Epigenetics is the major discipline studying heritable changes of gene activity that do not involve changes in the underlying DNA sequence. Plants are an excellent model for epigenetic studies because in these organisms epigenetic modifications can be stably transmitted across generations, constituting the molecular bases of an “epigenetic memory”. In contrast to mammals where an efficient reset of the epigenetic information occurs during fertilization and embryo development, plants are a unique model system to investigate how epigenetic information can be transmitted through several generations. The nature of this difference is yet unclear, however, the ability to memorize such epigenetic information is well characterised in plants and raises the question of why mammals have either lost or never acquired such an epigenetic memory during evolution (Heard and Martienssen, 2014). In addition, epigenetic marks are also important regulators of Transposable element (TE), which are parasitic DNA elements able to move from their original position in the host genome to a new chromosomal location and multiplying their copies, similarly to viruses. Plant genomes are rich in TEs, which account for the most variable portion of the genome and their mobilization has a strong implication in their genome plasticity and evolution (Lisch, 2013).
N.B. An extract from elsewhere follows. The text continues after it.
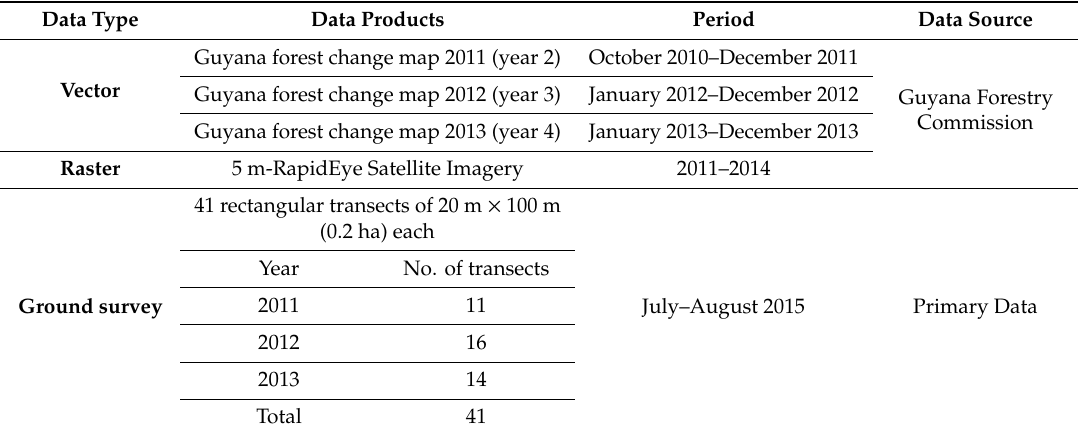
Table 1. Description of the datasets collected from Guyana Forestry Commission and from the field surveys, used for the mining degradation study. The years in the parenthesis indicate the assessment periods indicated in the Guyana Monitoring, Reporting, and Verification System (MRVS)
The advertised PhD project carried out in my lab will thus focus on determining the genetic and epigenetic mechanisms controlling epigenetic switches, and on the understanding of their effects on plant plasticity and evolution. As part of the project, existing and newly generated genomics and data will be used to characterize the players involved in controlling epigenetics, and the final aim of the project is to transfer the new findings into crop plants to exploit their use in agriculture.

The proposed project can focus in one of these areas:
1- Explore the links between genome stability and evolution, investigating how epigenetics affect genome plasticity, which directly controls the speed of genome evolution.
2- Investigate the bases of epigenetic variation, studying how epialleles (= genes with identical DNA sequence but different epigenetic marks) are generated, and which factors control their stability.
3- Study the consequences of Transposable element (TE) mobilization.

The aim of this approach is to discover, characterize and investigate the role of active TEs in plants, going beyond the concept of a single reference genome.